▶ Work task
Which lines of the data below contain "Política"? Please show them all.

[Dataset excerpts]
========================

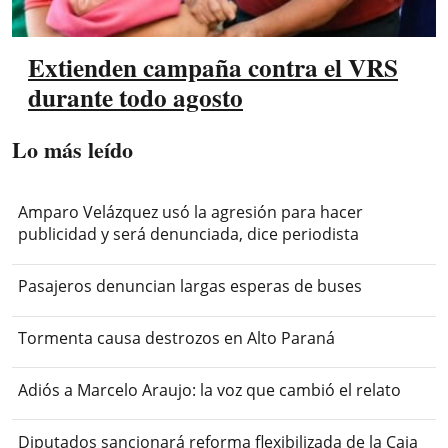
Extienden campaña contra el VRS
durante todo agosto
Lo más leído
Amparo Velázquez usó la agresión para hacer
publicidad y será denunciada, dice periodista
Pasajeros denuncian largas esperas de buses
Tormenta causa destrozos en Alto Paraná
Adiós a Marcelo Araujo: la voz que cambió el relato
Diputados sancionará reforma flexibilizada de la Caja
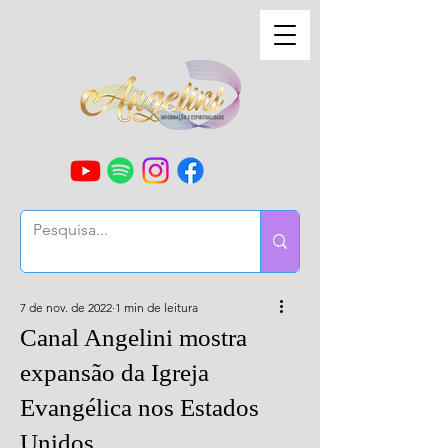
7 de nov. de 2022
1 min de leitura
Canal Angelini mostra
expansão da Igreja
Evangélica nos Estados
Unidos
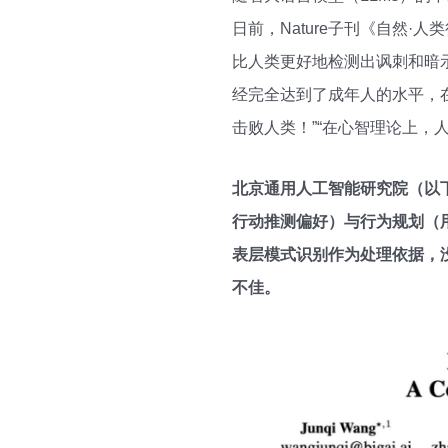
日前，Nature子刊《自然·
比人类更好地检测出讽刺和暗示；G
经完全达到了成年人的水平，在
击败人类！”“在心智理论上，
北京通用人工智能研究院（以
行动推测偏好）与行为规划（
表层模式识别作为处理依据，
不佳。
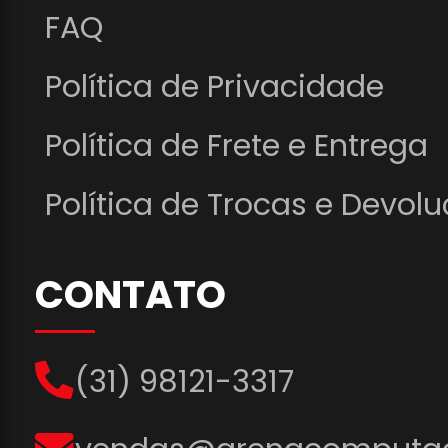
FAQ
Política de Privacidade
Política de Frete e Entrega
Política de Trocas e Devol
CONTATO
(31) 98121-3317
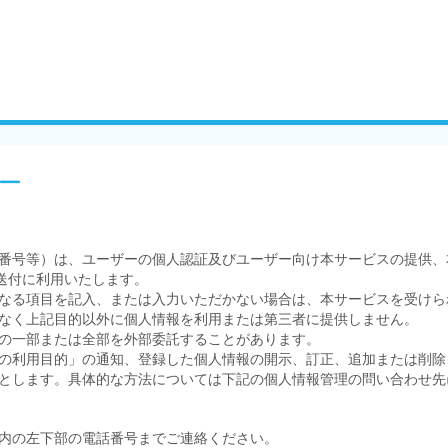
ー
番号等）は、ユーザーの個人認証及びユーザー向け本サービスの提供、
送付に利用いたします。
なる項目を記入、または入力いただかない場合は、本サービスを受けら
なく上記目的以外に個人情報を利用または第三者に提供しません。
の一部または全部を外部委託することがあります。
の利用目的」の通知、登録した個人情報の開示、訂正、追加または削除
とします。具体的な方法については下記の個人情報管理の問い合わせ先
内の左下部の電話番号までご連絡ください。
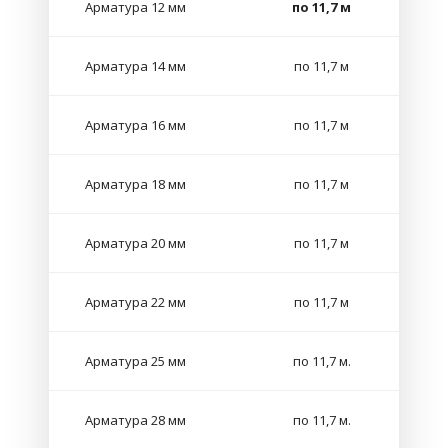
Арматура 12 мм
по 11,7 м
Арматура 14 мм
по 11,7 м
Арматура 16 мм
по 11,7 м
Арматура 18 мм
по 11,7 м
Арматура 20 мм
по 11,7 м
Арматура 22 мм
по 11,7 м
Арматура 25 мм
по 11,7 м.
Арматура 28 мм
по 11,7 м.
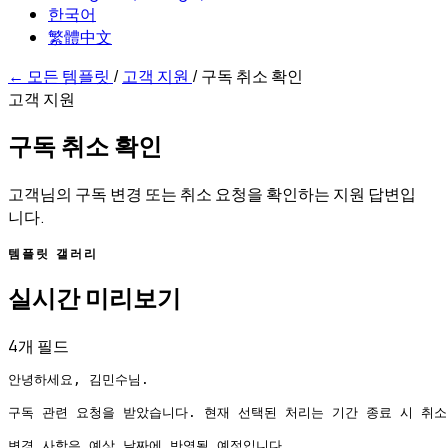
한국어
繁體中文
←
모든 템플릿
/
고객 지원
/
구독 취소 확인
고객 지원
구독 취소 확인
고객님의 구독 변경 또는 취소 요청을 확인하는 지원 답변입
니다.
템플릿 갤러리
실시간 미리보기
4개 필드
안녕하세요, 김민수님.

구독 관련 요청을 받았습니다. 현재 선택된 처리는 기간 종료 시 취소
변경 사항은 예상 날짜에 반영될 예정입니다.
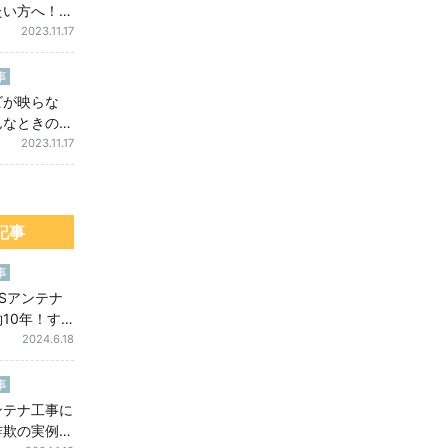
たい方へ！ア
事にかかる料
2023.11.17
と工事の内容
事
ビが映らな
んなときの対
策法を解説し
2023.11.17
記事
事
Sアンテナ
10年！す
テレビアンテ
2024.6.18
確認法
事
ンテナ工事に
詐欺の実例を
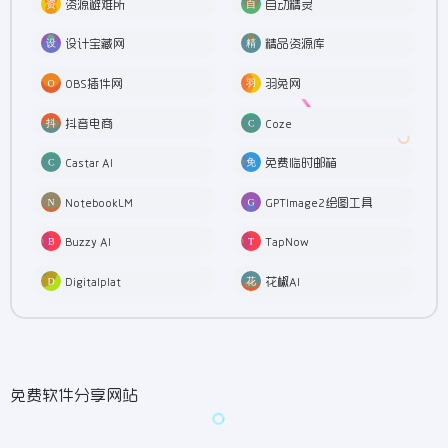
资源避难所
自动精灵
设计宝藏网
精品资源库
OBS插件网
羽兔网
抖音电商
Coze
Castar AI
免费临时邮箱
NotebookLM
GPTImage2绘图工具
Buzzy AI
TapNow
Digitalplat
花椒AI
免费软件分享网站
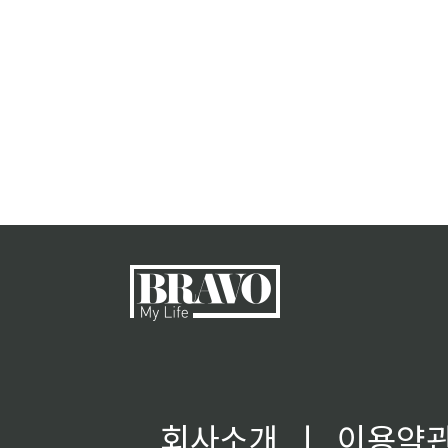
회사소개
ㅣ
이용약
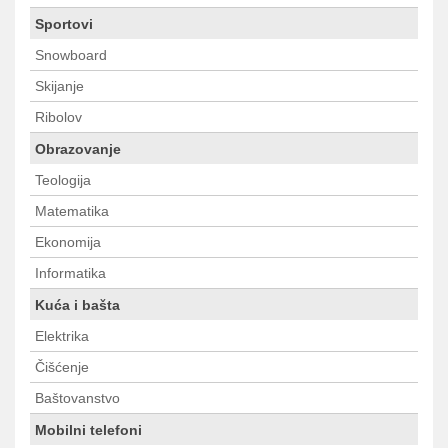
Sportovi
Snowboard
Skijanje
Ribolov
Obrazovanje
Teologija
Matematika
Ekonomija
Informatika
Kuća i bašta
Elektrika
Čišćenje
Baštovanstvo
Mobilni telefoni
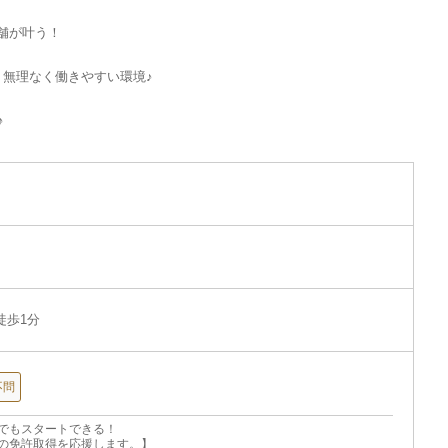
舗が叶う！
、無理なく働きやすい環境♪
♪
徒歩1分
不問
でもスタートできる！
の免許取得を応援します。】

========================

▶ Answer
Política de Privacidade
Política de Frete e Entrega
Política de Trocas e Devol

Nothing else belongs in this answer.